**Source material:**
◇ ◇ ◇

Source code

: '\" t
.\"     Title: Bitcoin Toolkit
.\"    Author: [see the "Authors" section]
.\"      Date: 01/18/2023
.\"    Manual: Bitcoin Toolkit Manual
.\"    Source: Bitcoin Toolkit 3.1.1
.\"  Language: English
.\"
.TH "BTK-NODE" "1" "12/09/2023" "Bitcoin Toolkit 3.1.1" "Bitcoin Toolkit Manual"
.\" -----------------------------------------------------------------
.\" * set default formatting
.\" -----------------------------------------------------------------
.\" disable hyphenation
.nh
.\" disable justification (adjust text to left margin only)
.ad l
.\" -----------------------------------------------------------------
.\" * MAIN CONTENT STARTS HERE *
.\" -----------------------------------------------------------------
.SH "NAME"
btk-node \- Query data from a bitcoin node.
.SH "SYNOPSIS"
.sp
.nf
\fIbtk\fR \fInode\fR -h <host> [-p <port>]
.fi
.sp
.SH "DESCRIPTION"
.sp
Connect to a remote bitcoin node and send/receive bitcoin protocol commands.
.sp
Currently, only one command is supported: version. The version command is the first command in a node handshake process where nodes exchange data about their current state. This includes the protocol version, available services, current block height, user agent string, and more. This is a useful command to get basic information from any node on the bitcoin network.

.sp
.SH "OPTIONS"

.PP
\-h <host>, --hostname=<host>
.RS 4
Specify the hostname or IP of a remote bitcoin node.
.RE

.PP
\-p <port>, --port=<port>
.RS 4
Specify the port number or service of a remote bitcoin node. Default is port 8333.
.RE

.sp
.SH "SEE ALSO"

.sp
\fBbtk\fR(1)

◇ ◇ ◇

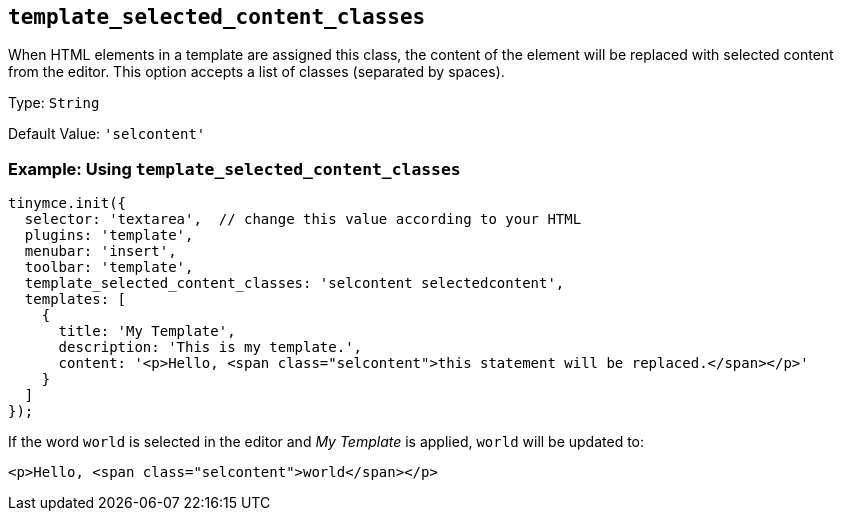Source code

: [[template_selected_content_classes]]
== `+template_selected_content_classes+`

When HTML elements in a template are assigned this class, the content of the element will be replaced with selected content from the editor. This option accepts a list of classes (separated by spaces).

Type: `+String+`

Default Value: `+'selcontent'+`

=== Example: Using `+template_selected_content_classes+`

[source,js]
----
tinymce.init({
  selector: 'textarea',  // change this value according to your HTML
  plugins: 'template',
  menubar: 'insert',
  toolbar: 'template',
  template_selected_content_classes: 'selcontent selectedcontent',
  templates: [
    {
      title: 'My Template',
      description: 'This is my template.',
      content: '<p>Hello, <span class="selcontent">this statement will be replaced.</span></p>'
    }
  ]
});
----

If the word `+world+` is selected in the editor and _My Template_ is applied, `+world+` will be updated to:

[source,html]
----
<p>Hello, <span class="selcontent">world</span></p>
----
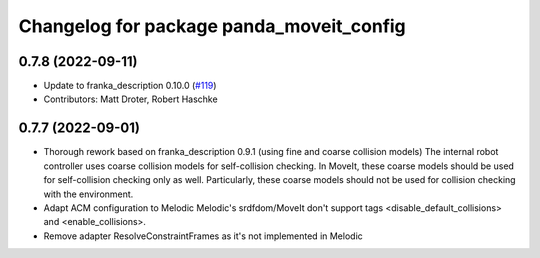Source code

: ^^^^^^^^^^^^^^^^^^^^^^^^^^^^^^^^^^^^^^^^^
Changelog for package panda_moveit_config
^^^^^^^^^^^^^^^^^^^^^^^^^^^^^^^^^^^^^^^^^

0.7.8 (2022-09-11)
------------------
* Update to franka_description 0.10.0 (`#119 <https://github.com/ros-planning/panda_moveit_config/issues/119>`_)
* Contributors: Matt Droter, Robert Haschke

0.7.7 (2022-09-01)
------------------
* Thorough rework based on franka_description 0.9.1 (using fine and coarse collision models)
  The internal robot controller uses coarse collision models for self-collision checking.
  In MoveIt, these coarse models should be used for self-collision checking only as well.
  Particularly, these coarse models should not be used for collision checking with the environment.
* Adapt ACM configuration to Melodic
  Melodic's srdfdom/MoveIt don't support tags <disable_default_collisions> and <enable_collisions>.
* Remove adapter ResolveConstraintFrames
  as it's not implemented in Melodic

◇ ◇ ◇

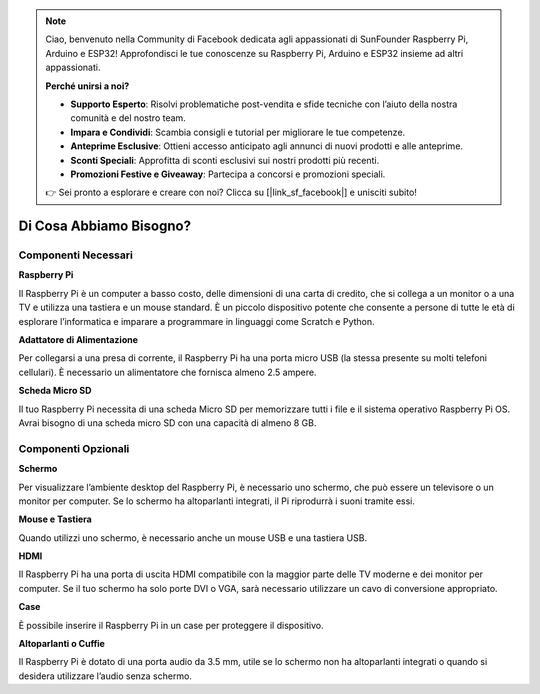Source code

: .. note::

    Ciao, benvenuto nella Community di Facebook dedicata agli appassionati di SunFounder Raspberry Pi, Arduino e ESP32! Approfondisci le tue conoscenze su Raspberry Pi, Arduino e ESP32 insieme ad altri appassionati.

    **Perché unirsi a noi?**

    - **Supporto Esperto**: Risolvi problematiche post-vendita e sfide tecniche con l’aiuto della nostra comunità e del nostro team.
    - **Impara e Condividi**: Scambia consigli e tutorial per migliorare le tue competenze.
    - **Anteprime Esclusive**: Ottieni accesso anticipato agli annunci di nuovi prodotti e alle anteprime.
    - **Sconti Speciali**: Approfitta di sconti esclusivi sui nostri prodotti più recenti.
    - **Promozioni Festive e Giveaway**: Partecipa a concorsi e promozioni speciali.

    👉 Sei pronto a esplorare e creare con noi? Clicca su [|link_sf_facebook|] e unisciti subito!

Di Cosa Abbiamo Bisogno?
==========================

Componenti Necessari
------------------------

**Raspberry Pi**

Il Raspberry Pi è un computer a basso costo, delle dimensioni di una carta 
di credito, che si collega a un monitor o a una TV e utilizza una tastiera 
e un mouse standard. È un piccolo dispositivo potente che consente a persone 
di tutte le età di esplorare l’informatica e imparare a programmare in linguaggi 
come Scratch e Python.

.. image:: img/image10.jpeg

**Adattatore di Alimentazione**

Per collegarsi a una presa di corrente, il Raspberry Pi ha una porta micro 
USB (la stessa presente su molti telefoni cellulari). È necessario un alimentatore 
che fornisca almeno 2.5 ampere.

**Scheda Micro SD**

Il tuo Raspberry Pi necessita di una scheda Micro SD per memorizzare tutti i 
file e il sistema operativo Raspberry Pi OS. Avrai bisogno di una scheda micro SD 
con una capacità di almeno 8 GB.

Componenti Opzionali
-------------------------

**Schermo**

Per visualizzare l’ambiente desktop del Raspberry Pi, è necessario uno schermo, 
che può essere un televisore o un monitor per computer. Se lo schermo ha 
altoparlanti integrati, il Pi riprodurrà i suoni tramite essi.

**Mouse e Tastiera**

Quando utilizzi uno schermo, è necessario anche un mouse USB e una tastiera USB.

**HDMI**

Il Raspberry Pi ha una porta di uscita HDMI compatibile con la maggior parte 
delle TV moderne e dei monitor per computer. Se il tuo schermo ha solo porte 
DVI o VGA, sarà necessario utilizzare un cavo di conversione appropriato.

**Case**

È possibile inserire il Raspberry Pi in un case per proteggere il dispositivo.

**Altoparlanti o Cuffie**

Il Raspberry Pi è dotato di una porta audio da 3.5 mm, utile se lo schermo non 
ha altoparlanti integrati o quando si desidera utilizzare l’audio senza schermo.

◇ ◇ ◇

**Exercise directions:**
Beginning with the line holding "Di Cosa Abbiamo Bisogno?" and ending with the line holding "Per collegarsi a", write out the stretch of material above exactly; add no further lines.

**Solution for this exercise:**
Di Cosa Abbiamo Bisogno?
==========================

Componenti Necessari
------------------------

**Raspberry Pi**

Il Raspberry Pi è un computer a basso costo, delle dimensioni di una carta 
di credito, che si collega a un monitor o a una TV e utilizza una tastiera 
e un mouse standard. È un piccolo dispositivo potente che consente a persone 
di tutte le età di esplorare l’informatica e imparare a programmare in linguaggi 
come Scratch e Python.

.. image:: img/image10.jpeg

**Adattatore di Alimentazione**

Per collegarsi a una presa di corrente, il Raspberry Pi ha una porta micro 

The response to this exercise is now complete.